Pan-Seared Mahi-Mahi Foil Pack
Recipe, photo, and blog by Hunter Dycus
- Mahi-Mahi Fillets
- Your choice of cooking oil
- 1/3 Head of cauliflower (riced)
- 1/3 Bundle of asparagus
- 1/2 cup of diced carrot
- 1/2 cup of peas
- Aluminum/Tin Foil
- Spice to taste; (Lemon Pepper, Dill, Cajun, Salt/Pepper, Paprika, Powdered Chicken Broth)
Packing a meal for your adventures can be a daunting task. There are so many factors to take into place while planning meals for hikes, climbs, etc. – weight, packaging, nutrients, calories, and so much more. How do you eat while adventuring without consuming copious amounts of chips, granola bars, and trail mix?
What if I told you that there is a way to bring an amazingly delicious, lightweight meal packed with nutrients, and minimal packaging on your adventures? This Pan-Seared Mahi-Mahi is just the thing! It’s perfect pre-cooked, wrapped in foil, frozen, and taken on your adventures to cook over a campfire; but don’t let that stop you from eating it immediately after cooking!
Start by getting your skillet hot – I use a flat-top griddle, it’s so convenient! You’ll want some hot metal before you coat it with 1 tbsp of your choice of cooking oil. If your fish fillets have skin, cook the majority of it skin-side down at medium-high heat. This will ensure you get a nice, crispy skin without overcooking the fish. Once cooking, start seasoning the top half of your fillet – get creative, salt and pepper, lemon-pepper with paprika, or cajun with dill are all great seasonings for Mahi-Mahi. Everyone has different taste, explore your options and spice accordingly. Depending on the size of your fish, cook time will vary from 5-10 minutes.
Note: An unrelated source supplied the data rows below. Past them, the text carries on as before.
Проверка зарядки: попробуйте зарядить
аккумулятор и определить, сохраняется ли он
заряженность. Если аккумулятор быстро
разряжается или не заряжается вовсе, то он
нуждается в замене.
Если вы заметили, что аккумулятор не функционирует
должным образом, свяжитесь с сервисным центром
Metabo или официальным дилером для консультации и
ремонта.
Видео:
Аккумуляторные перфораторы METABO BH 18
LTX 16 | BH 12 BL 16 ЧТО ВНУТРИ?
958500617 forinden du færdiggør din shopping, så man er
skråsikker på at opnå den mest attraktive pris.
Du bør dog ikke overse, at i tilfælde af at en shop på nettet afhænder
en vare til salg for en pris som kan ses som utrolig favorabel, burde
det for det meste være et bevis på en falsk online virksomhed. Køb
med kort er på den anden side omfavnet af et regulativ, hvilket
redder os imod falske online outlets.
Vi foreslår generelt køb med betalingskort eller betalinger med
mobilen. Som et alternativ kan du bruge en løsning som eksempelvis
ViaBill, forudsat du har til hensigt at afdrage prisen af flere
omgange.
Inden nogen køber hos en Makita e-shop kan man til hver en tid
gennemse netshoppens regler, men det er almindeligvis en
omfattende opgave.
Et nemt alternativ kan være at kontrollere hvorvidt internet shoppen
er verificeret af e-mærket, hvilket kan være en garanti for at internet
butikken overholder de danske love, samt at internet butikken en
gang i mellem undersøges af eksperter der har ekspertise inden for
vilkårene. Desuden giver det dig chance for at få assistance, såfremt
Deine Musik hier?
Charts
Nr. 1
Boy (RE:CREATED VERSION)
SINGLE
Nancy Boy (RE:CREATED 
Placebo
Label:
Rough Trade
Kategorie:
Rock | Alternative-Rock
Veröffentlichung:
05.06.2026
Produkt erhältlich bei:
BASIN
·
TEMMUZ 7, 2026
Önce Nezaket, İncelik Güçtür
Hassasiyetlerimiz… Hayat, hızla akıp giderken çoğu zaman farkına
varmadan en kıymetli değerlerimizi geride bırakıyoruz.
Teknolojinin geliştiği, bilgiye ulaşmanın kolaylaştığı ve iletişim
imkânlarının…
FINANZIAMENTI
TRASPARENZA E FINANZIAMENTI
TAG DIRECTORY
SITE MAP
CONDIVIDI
After your fish is cooked, place in tin/aluminum foil with your favorite sides. I HIGHLY recommend cauliflower rice (cooked with powdered chicken broth and pepper, add carrots and peas) and asparagus (drizzled with oil, lemon-pepper, and dill) [pictured]. But you can change it up and use zucchini, broccoli, bean sprouts; whatever sounds good to you! Wrap your meal up tightly in foil and place it in the freezer. This should hold for a minimum of 14 days frozen.
Here comes the best part – when you’re ready for your next adventure, chuck one of these frozen foil packs in your backpack and throw it over an open fire when you’re ready to eat. The convenient packaging becomes the plate and compresses into a very small wad when you’re done.
Side note: While not convenient for “on-the-go” – A super simple spicy mayo (1-part mayo to 1-part sriracha) is the perfect finisher to this amazing meal!